Can works of art other than literature possess truth to human nature? It would seem that in a limited degree they can. Motion pictures and operas and other mixed arts clearly can, but they employ words, and literature is a principal ingredient in them. But what of arts that employ no words at all? Painting and sculpture, not being temporal arts, cannot depict action, and action is all-important in the representation of human character. These arts, as noted earlier, contain depictions of persons (real or imaginary) only on a knife-edge of time. Still, sometimes something may be inferred even from a knife-edge. The late self-portraits of the 17th-century Dutch artist Rembrandt do seem to reveal an agonized yet sometimes serene inner spirit, suggesting that there are flashes of human insight to be found in depictions of human beings in visual art. As for musical art (music without the accompaniment of words), it contains nothing that could be called depiction, not even depiction on a knife-edge of time, and, if this is so, there can be no such thing here as true depiction or false depiction. Music may be expressive of human feelings, in the sense already described, but this is a far cry from saying that it contains depictions that are true to human nature.
Even if truth to human nature in the depiction of character is aesthetically relevant (which many would question), to say this is still far from saying that it is the only criterion for excellence in works of art, or even that this is the principal thing that art gives or its main excuse for being.
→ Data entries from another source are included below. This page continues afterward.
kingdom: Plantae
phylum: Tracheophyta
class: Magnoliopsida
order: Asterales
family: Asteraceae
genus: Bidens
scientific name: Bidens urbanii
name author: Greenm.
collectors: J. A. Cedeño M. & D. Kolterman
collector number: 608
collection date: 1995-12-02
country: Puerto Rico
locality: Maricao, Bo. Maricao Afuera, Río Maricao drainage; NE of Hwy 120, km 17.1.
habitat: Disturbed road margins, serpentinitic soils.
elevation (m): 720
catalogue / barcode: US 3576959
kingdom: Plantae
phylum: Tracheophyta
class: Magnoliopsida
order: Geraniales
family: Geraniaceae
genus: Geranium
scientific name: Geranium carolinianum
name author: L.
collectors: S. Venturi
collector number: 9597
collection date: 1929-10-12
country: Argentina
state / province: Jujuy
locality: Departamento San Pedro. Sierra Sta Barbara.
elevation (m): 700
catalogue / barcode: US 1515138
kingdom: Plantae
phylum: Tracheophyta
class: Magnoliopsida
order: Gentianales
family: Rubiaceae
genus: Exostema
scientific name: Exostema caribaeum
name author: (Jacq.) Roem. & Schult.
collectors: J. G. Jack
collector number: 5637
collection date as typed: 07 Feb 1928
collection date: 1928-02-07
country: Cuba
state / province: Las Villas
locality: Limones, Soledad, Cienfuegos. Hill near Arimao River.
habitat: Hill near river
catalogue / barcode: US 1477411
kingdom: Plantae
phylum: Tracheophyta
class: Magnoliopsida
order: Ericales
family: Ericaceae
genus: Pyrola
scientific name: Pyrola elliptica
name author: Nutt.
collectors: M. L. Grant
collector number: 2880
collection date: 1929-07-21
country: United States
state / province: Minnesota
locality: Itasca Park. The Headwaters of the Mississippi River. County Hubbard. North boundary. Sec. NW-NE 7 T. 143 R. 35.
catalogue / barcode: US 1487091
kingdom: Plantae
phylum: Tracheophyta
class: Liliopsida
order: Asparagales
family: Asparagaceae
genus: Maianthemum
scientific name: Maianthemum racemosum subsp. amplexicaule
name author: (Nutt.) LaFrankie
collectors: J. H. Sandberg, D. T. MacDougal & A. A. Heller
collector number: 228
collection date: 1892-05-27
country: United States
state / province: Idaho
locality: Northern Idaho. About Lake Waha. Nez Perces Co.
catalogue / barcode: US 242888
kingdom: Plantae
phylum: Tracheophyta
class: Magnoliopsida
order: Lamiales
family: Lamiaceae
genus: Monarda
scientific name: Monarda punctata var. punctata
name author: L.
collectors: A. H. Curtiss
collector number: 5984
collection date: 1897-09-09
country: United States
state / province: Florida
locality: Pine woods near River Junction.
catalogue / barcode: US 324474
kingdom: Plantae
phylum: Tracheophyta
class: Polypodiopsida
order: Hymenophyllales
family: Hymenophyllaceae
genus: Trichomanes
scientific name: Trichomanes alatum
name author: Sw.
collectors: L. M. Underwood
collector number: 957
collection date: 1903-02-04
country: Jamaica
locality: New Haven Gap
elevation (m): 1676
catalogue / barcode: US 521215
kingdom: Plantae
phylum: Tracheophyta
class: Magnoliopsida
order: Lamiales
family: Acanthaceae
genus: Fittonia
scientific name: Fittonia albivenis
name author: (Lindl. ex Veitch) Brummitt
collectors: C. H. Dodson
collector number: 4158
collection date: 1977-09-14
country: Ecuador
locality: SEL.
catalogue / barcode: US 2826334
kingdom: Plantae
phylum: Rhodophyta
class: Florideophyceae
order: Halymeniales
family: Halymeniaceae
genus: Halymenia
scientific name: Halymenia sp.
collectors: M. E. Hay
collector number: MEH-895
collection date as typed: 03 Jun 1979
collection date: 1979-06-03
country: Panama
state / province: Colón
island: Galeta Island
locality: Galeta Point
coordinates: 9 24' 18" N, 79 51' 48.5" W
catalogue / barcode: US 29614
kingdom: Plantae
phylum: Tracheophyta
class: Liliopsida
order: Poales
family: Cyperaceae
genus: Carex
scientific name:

To go so far would be to discount colour and form and expressiveness as criteria for excellence in art, and this virtually no one is willing to do. It would seem, then, that in no case is truth (even truth to human nature) necessary in works of art, seeing that entire genres of art, such as music, exist without it and that, even when it is present and when its presence increases the merit of a work of art (which again many would deny), it is only one virtue among many. Thus, the view that the purpose or function of art is to provide truth is quite surely mistaken; perhaps the person who wants truth and is indifferent to the presence of anything else had better turn to science or philosophy rather than to the arts.